(Stored data)
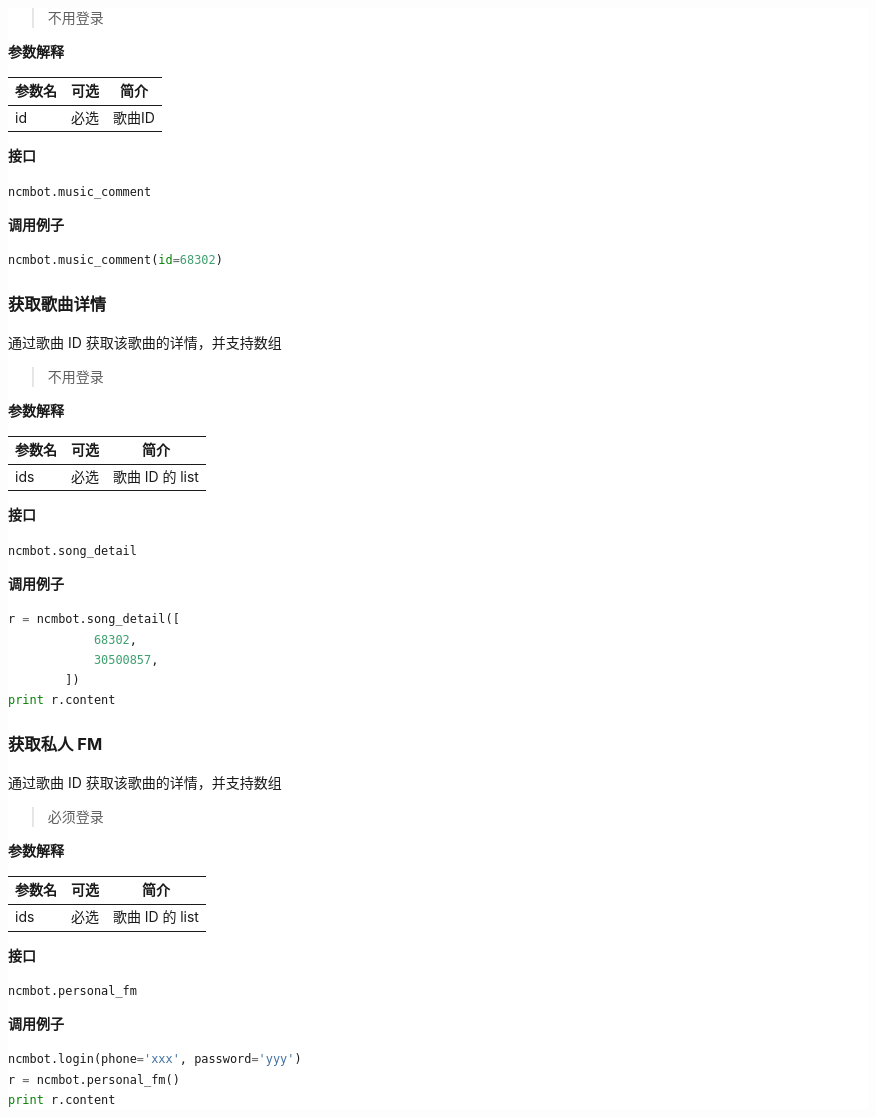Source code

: >不用登录

**参数解释**

|参数名|可选|简介|
|----|----|----|
|id|必选|歌曲ID


**接口**

`ncmbot.music_comment`

**调用例子**

```python
ncmbot.music_comment(id=68302)
```

### 获取歌曲详情
通过歌曲 ID 获取该歌曲的详情，并支持数组

>不用登录

**参数解释**

|参数名|可选|简介|
|----|----|----|
|ids|必选|歌曲 ID 的 list


**接口**

`ncmbot.song_detail`

**调用例子**

```python
r = ncmbot.song_detail([
            68302,
            30500857,
        ])
print r.content
```

### 获取私人 FM
通过歌曲 ID 获取该歌曲的详情，并支持数组

>必须登录

**参数解释**

|参数名|可选|简介|
|----|----|----|
|ids|必选|歌曲 ID 的 list


**接口**

`ncmbot.personal_fm`

**调用例子**

```python
ncmbot.login(phone='xxx', password='yyy')
r = ncmbot.personal_fm()
print r.content
```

**What is expected**
Please give every line above again word for word, apart from the pictures.

**Response**
Source code

: >不用登录

**参数解释**

|参数名|可选|简介|
|----|----|----|
|id|必选|歌曲ID


**接口**

`ncmbot.music_comment`

**调用例子**

```python
ncmbot.music_comment(id=68302)
```

### 获取歌曲详情
通过歌曲 ID 获取该歌曲的详情，并支持数组

>不用登录

**参数解释**

|参数名|可选|简介|
|----|----|----|
|ids|必选|歌曲 ID 的 list


**接口**

`ncmbot.song_detail`

**调用例子**

```python
r = ncmbot.song_detail([
            68302,
            30500857,
        ])
print r.content
```

### 获取私人 FM
通过歌曲 ID 获取该歌曲的详情，并支持数组

>必须登录

**参数解释**

|参数名|可选|简介|
|----|----|----|
|ids|必选|歌曲 ID 的 list


**接口**

`ncmbot.personal_fm`

**调用例子**

```python
ncmbot.login(phone='xxx', password='yyy')
r = ncmbot.personal_fm()
print r.content
```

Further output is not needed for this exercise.